◆ YOUR GOAL:
Please return, unchanged, the rows from the first one up to and including the row that contains "Винг/Wing Светлый дуб".

(Collection entries)
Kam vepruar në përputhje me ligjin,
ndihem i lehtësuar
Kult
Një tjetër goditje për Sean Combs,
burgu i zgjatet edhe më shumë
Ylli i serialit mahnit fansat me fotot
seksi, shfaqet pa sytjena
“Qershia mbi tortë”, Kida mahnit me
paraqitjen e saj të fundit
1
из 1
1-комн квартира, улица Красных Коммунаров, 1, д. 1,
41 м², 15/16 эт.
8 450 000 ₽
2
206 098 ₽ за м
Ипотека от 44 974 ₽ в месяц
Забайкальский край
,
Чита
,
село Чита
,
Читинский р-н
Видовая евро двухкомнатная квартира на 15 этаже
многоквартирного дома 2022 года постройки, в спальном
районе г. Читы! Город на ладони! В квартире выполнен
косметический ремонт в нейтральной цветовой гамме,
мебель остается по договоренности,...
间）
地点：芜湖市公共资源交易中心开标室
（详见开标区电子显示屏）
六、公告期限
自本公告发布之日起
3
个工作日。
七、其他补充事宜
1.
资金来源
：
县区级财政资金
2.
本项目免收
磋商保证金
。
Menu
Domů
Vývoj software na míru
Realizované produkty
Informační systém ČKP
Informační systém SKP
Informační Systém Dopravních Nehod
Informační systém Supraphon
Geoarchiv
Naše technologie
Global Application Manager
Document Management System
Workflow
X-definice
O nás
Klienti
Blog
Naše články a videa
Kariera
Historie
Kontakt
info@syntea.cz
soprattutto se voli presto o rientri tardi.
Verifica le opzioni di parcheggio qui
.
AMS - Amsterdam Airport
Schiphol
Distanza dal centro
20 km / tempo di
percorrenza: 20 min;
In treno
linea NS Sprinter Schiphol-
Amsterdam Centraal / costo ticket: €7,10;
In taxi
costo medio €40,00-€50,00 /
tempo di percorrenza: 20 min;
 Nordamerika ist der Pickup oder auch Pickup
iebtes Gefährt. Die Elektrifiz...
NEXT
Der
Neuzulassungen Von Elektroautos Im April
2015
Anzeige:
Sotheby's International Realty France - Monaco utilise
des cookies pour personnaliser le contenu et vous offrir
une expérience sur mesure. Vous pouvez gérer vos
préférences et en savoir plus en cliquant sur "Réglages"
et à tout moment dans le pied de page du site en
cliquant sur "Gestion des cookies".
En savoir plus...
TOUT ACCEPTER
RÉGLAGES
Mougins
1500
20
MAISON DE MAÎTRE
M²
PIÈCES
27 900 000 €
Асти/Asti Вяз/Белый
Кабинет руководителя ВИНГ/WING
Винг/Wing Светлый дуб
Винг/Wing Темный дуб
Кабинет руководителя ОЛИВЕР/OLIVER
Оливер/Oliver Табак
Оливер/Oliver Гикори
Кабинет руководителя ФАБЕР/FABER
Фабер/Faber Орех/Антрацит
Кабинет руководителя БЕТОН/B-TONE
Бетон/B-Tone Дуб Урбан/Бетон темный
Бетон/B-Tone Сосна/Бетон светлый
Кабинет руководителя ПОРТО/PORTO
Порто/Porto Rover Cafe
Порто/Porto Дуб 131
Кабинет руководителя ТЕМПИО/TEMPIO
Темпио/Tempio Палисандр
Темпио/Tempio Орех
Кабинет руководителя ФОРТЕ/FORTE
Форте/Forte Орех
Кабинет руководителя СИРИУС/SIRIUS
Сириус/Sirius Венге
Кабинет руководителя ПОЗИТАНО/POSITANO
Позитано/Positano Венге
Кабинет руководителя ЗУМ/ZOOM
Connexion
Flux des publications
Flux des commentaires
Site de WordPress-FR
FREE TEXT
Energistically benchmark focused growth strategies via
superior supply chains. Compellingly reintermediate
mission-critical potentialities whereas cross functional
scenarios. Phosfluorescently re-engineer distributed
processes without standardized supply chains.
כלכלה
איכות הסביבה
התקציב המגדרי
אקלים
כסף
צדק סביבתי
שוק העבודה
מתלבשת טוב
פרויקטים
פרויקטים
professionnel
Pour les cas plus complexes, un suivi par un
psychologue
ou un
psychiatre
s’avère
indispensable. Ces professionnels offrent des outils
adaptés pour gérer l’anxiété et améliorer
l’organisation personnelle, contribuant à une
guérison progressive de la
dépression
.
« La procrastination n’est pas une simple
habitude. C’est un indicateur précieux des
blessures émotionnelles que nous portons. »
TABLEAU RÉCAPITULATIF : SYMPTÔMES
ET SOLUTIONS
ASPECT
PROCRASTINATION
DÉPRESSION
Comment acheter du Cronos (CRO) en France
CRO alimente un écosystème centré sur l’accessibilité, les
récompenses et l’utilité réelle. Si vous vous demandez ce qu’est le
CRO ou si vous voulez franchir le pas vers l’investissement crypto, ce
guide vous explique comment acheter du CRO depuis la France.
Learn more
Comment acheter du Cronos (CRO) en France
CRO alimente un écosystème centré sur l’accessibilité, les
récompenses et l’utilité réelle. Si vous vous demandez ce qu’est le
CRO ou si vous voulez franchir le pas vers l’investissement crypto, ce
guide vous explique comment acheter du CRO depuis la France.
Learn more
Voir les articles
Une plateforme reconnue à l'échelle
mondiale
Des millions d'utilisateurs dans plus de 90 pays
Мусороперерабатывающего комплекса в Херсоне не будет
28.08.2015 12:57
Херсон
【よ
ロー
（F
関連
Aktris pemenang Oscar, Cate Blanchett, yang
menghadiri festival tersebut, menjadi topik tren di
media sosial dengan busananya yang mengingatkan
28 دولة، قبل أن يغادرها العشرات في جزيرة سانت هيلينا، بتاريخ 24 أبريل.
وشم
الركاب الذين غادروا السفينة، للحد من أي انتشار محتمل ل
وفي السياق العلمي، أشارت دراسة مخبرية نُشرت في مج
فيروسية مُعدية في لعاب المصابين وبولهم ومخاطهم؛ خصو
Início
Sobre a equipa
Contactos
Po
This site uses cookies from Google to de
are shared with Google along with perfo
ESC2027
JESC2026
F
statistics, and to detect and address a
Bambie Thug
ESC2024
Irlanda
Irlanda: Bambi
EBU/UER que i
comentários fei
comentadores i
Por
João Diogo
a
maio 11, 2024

◆ RESULT OF THIS EXERCISE:
Kam vepruar në përputhje me ligjin,
ndihem i lehtësuar
Kult
Një tjetër goditje për Sean Combs,
burgu i zgjatet edhe më shumë
Ylli i serialit mahnit fansat me fotot
seksi, shfaqet pa sytjena
“Qershia mbi tortë”, Kida mahnit me
paraqitjen e saj të fundit
1
из 1
1-комн квартира, улица Красных Коммунаров, 1, д. 1,
41 м², 15/16 эт.
8 450 000 ₽
2
206 098 ₽ за м
Ипотека от 44 974 ₽ в месяц
Забайкальский край
,
Чита
,
село Чита
,
Читинский р-н
Видовая евро двухкомнатная квартира на 15 этаже
многоквартирного дома 2022 года постройки, в спальном
районе г. Читы! Город на ладони! В квартире выполнен
косметический ремонт в нейтральной цветовой гамме,
мебель остается по договоренности,...
间）
地点：芜湖市公共资源交易中心开标室
（详见开标区电子显示屏）
六、公告期限
自本公告发布之日起
3
个工作日。
七、其他补充事宜
1.
资金来源
：
县区级财政资金
2.
本项目免收
磋商保证金
。
Menu
Domů
Vývoj software na míru
Realizované produkty
Informační systém ČKP
Informační systém SKP
Informační Systém Dopravních Nehod
Informační systém Supraphon
Geoarchiv
Naše technologie
Global Application Manager
Document Management System
Workflow
X-definice
O nás
Klienti
Blog
Naše články a videa
Kariera
Historie
Kontakt
info@syntea.cz
soprattutto se voli presto o rientri tardi.
Verifica le opzioni di parcheggio qui
.
AMS - Amsterdam Airport
Schiphol
Distanza dal centro
20 km / tempo di
percorrenza: 20 min;
In treno
linea NS Sprinter Schiphol-
Amsterdam Centraal / costo ticket: €7,10;
In taxi
costo medio €40,00-€50,00 /
tempo di percorrenza: 20 min;
 Nordamerika ist der Pickup oder auch Pickup
iebtes Gefährt. Die Elektrifiz...
NEXT
Der
Neuzulassungen Von Elektroautos Im April
2015
Anzeige:
Sotheby's International Realty France - Monaco utilise
des cookies pour personnaliser le contenu et vous offrir
une expérience sur mesure. Vous pouvez gérer vos
préférences et en savoir plus en cliquant sur "Réglages"
et à tout moment dans le pied de page du site en
cliquant sur "Gestion des cookies".
En savoir plus...
TOUT ACCEPTER
RÉGLAGES
Mougins
1500
20
MAISON DE MAÎTRE
M²
PIÈCES
27 900 000 €
Асти/Asti Вяз/Белый
Кабинет руководителя ВИНГ/WING
Винг/Wing Светлый дуб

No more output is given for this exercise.